EXERCISE DATA:
::::::::::
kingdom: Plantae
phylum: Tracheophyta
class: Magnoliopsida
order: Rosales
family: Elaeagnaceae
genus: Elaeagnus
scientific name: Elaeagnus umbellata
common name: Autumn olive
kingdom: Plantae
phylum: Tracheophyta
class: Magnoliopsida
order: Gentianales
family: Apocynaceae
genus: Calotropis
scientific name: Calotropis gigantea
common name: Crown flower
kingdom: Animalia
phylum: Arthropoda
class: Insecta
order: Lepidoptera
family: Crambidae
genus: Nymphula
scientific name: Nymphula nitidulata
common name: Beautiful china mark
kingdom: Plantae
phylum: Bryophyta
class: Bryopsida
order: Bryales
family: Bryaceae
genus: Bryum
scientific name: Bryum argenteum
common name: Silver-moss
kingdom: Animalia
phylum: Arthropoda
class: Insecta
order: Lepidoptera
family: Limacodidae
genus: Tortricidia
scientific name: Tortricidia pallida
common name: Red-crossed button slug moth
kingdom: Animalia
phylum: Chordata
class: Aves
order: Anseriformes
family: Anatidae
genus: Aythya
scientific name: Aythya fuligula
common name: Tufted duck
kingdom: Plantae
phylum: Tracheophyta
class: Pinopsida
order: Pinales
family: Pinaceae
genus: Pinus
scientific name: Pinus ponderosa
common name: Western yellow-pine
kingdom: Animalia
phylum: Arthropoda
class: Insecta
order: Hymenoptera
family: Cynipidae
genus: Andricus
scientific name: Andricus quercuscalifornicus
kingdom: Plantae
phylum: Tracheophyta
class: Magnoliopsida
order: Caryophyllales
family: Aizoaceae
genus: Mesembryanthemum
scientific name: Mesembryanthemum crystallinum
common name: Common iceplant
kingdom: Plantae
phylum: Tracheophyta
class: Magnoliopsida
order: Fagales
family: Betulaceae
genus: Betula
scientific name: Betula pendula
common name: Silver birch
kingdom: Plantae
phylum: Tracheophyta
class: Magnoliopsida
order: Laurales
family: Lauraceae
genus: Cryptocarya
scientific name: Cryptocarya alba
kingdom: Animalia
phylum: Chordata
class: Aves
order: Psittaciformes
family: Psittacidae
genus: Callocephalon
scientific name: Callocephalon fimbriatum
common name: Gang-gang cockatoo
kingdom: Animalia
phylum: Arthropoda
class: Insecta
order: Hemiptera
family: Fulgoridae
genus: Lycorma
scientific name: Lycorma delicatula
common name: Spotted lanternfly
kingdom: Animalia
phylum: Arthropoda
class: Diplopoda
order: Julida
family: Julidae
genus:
::::::::::
JOB:
Repeat every line of the listing above word for word, from the first line to the last.

RIGHT ANSWER:
kingdom: Plantae
phylum: Tracheophyta
class: Magnoliopsida
order: Rosales
family: Elaeagnaceae
genus: Elaeagnus
scientific name: Elaeagnus umbellata
common name: Autumn olive
kingdom: Plantae
phylum: Tracheophyta
class: Magnoliopsida
order: Gentianales
family: Apocynaceae
genus: Calotropis
scientific name: Calotropis gigantea
common name: Crown flower
kingdom: Animalia
phylum: Arthropoda
class: Insecta
order: Lepidoptera
family: Crambidae
genus: Nymphula
scientific name: Nymphula nitidulata
common name: Beautiful china mark
kingdom: Plantae
phylum: Bryophyta
class: Bryopsida
order: Bryales
family: Bryaceae
genus: Bryum
scientific name: Bryum argenteum
common name: Silver-moss
kingdom: Animalia
phylum: Arthropoda
class: Insecta
order: Lepidoptera
family: Limacodidae
genus: Tortricidia
scientific name: Tortricidia pallida
common name: Red-crossed button slug moth
kingdom: Animalia
phylum: Chordata
class: Aves
order: Anseriformes
family: Anatidae
genus: Aythya
scientific name: Aythya fuligula
common name: Tufted duck
kingdom: Plantae
phylum: Tracheophyta
class: Pinopsida
order: Pinales
family: Pinaceae
genus: Pinus
scientific name: Pinus ponderosa
common name: Western yellow-pine
kingdom: Animalia
phylum: Arthropoda
class: Insecta
order: Hymenoptera
family: Cynipidae
genus: Andricus
scientific name: Andricus quercuscalifornicus
kingdom: Plantae
phylum: Tracheophyta
class: Magnoliopsida
order: Caryophyllales
family: Aizoaceae
genus: Mesembryanthemum
scientific name: Mesembryanthemum crystallinum
common name: Common iceplant
kingdom: Plantae
phylum: Tracheophyta
class: Magnoliopsida
order: Fagales
family: Betulaceae
genus: Betula
scientific name: Betula pendula
common name: Silver birch
kingdom: Plantae
phylum: Tracheophyta
class: Magnoliopsida
order: Laurales
family: Lauraceae
genus: Cryptocarya
scientific name: Cryptocarya alba
kingdom: Animalia
phylum: Chordata
class: Aves
order: Psittaciformes
family: Psittacidae
genus: Callocephalon
scientific name: Callocephalon fimbriatum
common name: Gang-gang cockatoo
kingdom: Animalia
phylum: Arthropoda
class: Insecta
order: Hemiptera
family: Fulgoridae
genus: Lycorma
scientific name: Lycorma delicatula
common name: Spotted lanternfly
kingdom: Animalia
phylum: Arthropoda
class: Diplopoda
order: Julida
family: Julidae
genus:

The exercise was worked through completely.